The Florida Administrative Code has a procedure in place through which Hollingsworth may grieve his claim. Under sections 944.09(1)(d), Florida Statutes (1999), and section 944.331, Florida Statutes (1999), the legislature directed the Department of Corrections to adopt rules pertaining to inmate grievance procedures that conform to 42 U.S.C. § 1997e, which the department has promulgated in chapter 33-103. Rule 33-103.001(3) gives inmates the right to file a grievance regarding reprisals against inmates who have filed complaints; and rule 33-103.017 specifically prohibits reprisal against an inmate for submitting a grievance. Hollingsworth's appeal is therefore

AFFIRMED.

ERVIN, MINER and BROWNING, JJ., CONCUR.

NOTES

[1] The order was final and appealable, because the dismissal was without prejudice "to Plaintiff refiling his action after he has exhausted all available administrative remedies." When the trial court dismisses an action without prejudice to amend the complaint, the order is nonfinal and nonappealable. See, e.g., Benton v. Department of Corrections, 782 So.2d 981 (Fla. 1st DCA 2001). When, however, it appears that the trial court intended the plaintiff to pursue his or her claim in a different proceeding, the order is final. See, e.g., Eagle v. Eagle, 632 So.2d 122 (Fla. 1st DCA 1994); Carlton v. Wal-Mart Stores, Inc., 621 So.2d 451 (Fla. 1st DCA 1993).

[2] Cf. Husman v. Colchiski, 689 So.2d 286 (Fla. 2d DCA 1996) (trial court correctly dismissed inmate's § 1983 action for failure to exhaust administrative remedies pursuant to § 1997e). The opinion does not state whether the inmate sought monetary relief, thus it does not address the issue in the case at bar.

[3] Some of the cases involve § 1983 suits against state prison officials, and some involve Bivens actions against federal prison officials, but the § 1997e issue is the same. See Miller v. Menghini, 213 F.3d 1244, 1246 (10th Cir.2000) (and cases cited therein).
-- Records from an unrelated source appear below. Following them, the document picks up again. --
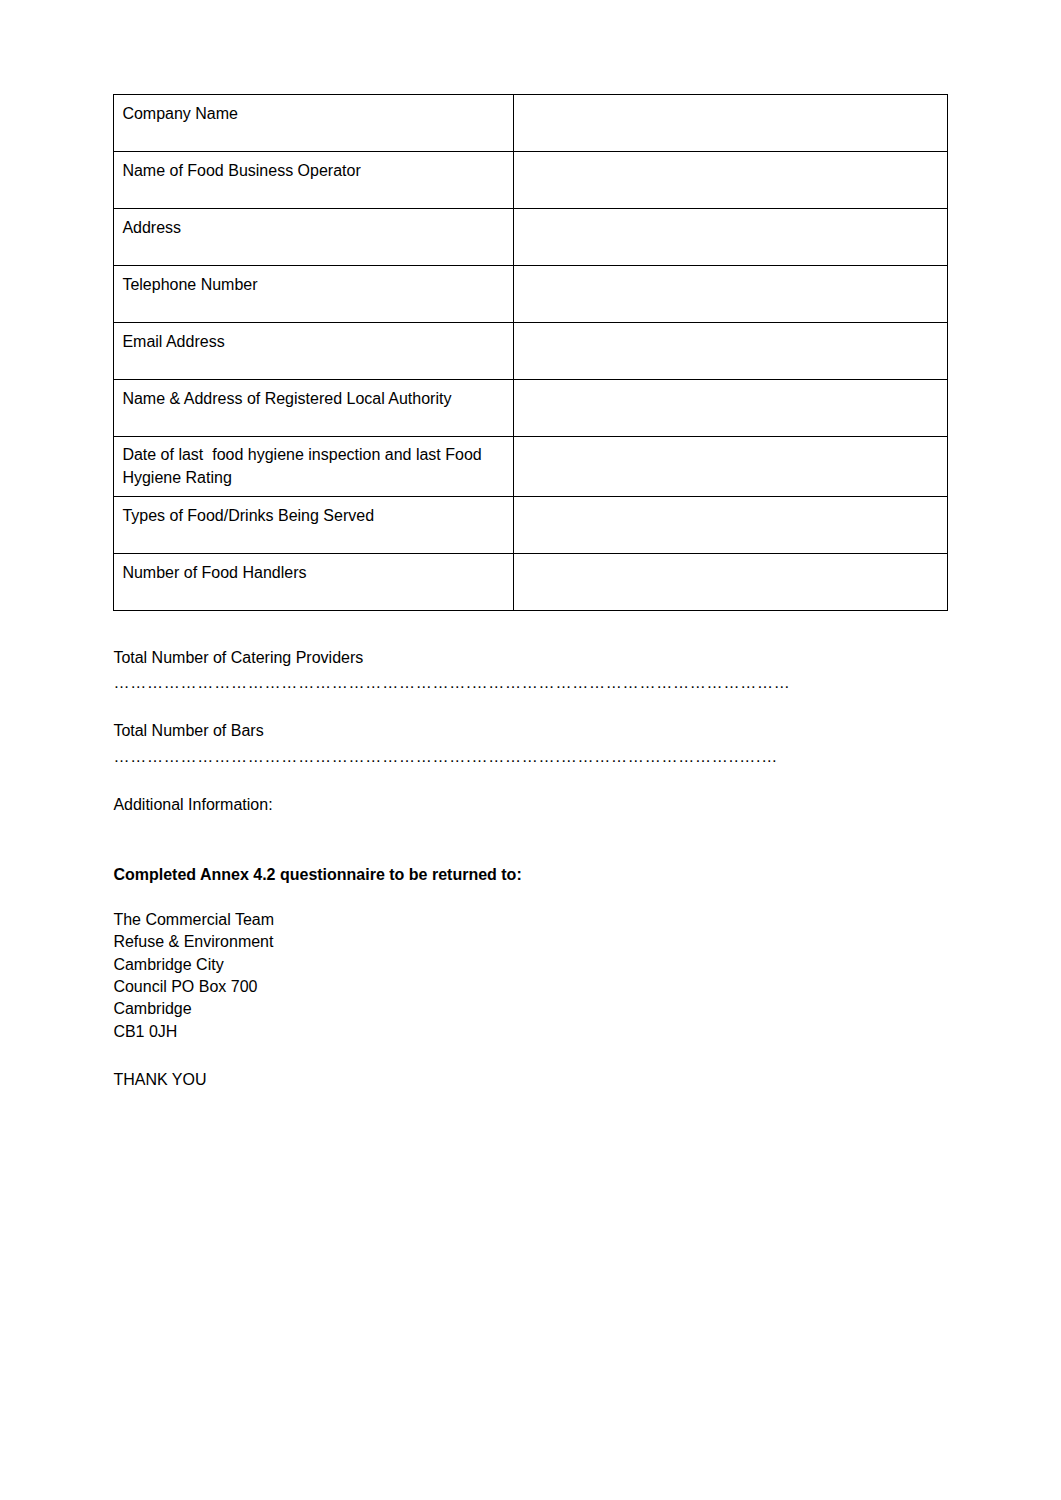| Company Name | |
| Name of Food Business Operator | |
| Address | |
| Telephone Number | |
| Email Address | |
| Name & Address of Registered Local Authority | |
| Date of last food hygiene inspection and last Food Hygiene Rating | |
| Types of Food/Drinks Being Served | |
| Number of Food Handlers | |
Total Number of Catering Providers
……………………………………………………….…………………………………………………
Total Number of Bars
……………………………………………………….…………….…………………………..….…
Additional Information:
Completed Annex 4.2 questionnaire to be returned to:
The Commercial Team
Refuse & Environment
Cambridge City
Council PO Box 700
Cambridge
CB1 0JH
THANK YOU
[4] The Ninth Circuit has adhered to its decision in Lunsford in Rumbles v. Hill, 182 F.3d 1064 (9th Cir.1999), cert. denied, 528 U.S. 1074, 120 S.Ct. 787, 145 L.Ed.2d 664 (2000), and the Tenth Circuit has in Miller v. Menghini, 213 F.3d 1244 (10th Cir.2000), but the Fifth Circuit has granted a petition for rehearing en banc to reconsider its decision in Whitley in light of subsequent federal decisions, in Wright v. Hollingsworth, 225 F.3d 777 (5th Cir.2000).
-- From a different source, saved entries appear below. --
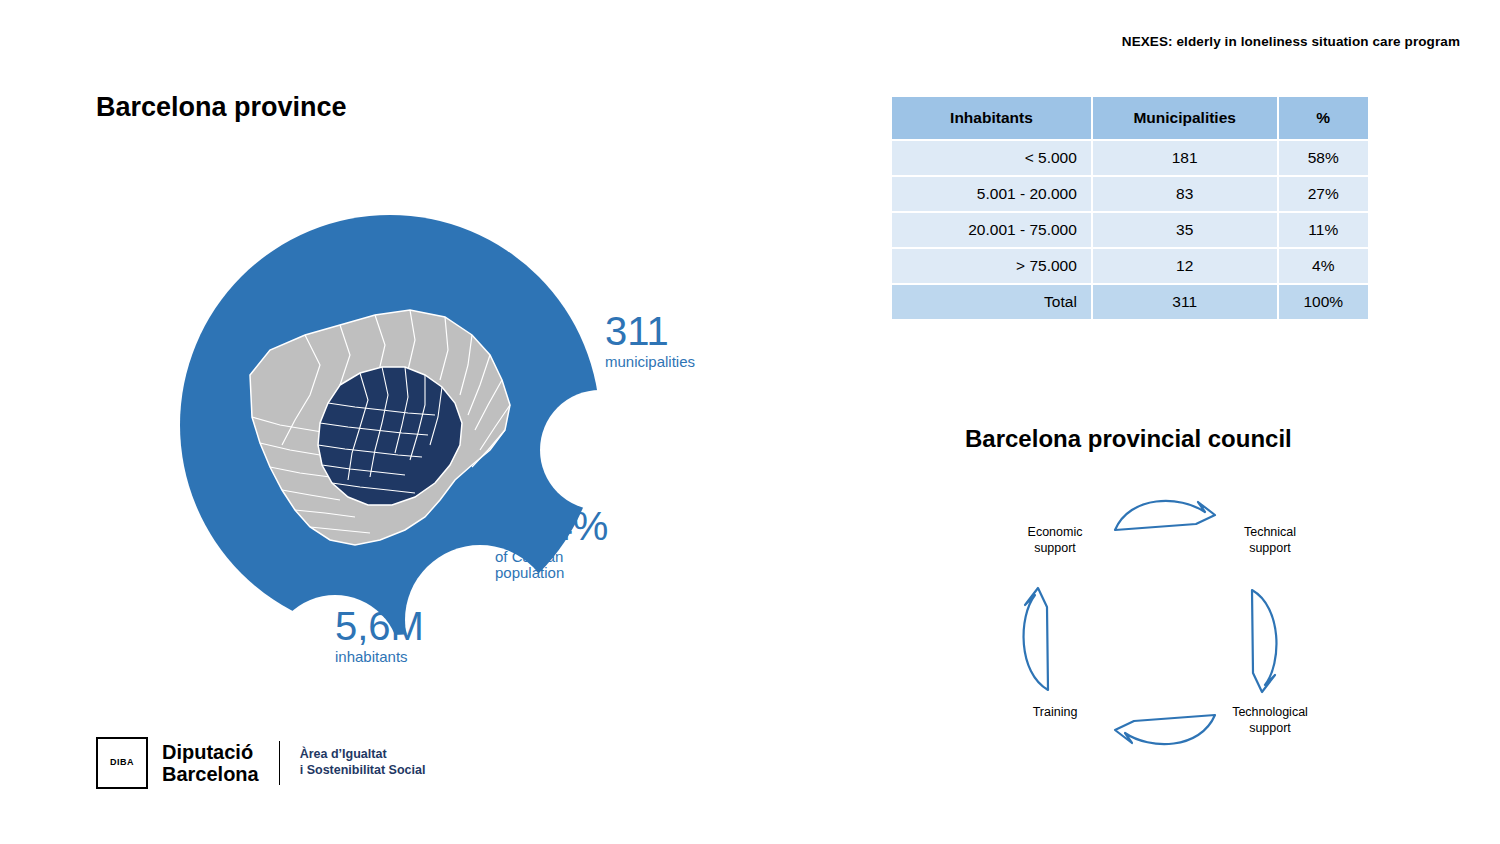NEXES: elderly in loneliness situation care program
Barcelona province
Map of Catalonia highlighting Barcelona province
311 municipalities
74,4% of Catalan
population
5,6M inhabitants
DIBA
Diputació
Barcelona
Àrea d’Igualtat
i Sostenibilitat Social
| Inhabitants | Municipalities | % |
| --- | --- | --- |
| < 5.000 | 181 | 58% |
| 5.001 - 20.000 | 83 | 27% |
| 20.001 - 75.000 | 35 | 11% |
| > 75.000 | 12 | 4% |
| Total | 311 | 100% |
Barcelona provincial council
Economic
support
Technical
support
Technological
support
Training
[5] Many state court decisions on this issue are unpublished, but there are two published opinions in which courts concluded that the exhaustion requirement is mandatory, McGowan v. Gibson, 2000 WL 1721663 (Tenn.Ct.App. Nov.17, 2000); Pratt v. Clarke, 258 Neb. 402, 604 N.W.2d 822 (1999); and one in which the court concluded that an inmate seeking money damages is not required to exhaust administrative remedies, Adamson v. Correctional Medical Services, Inc., 359 Md. 238, 753 A.2d 501 (2000).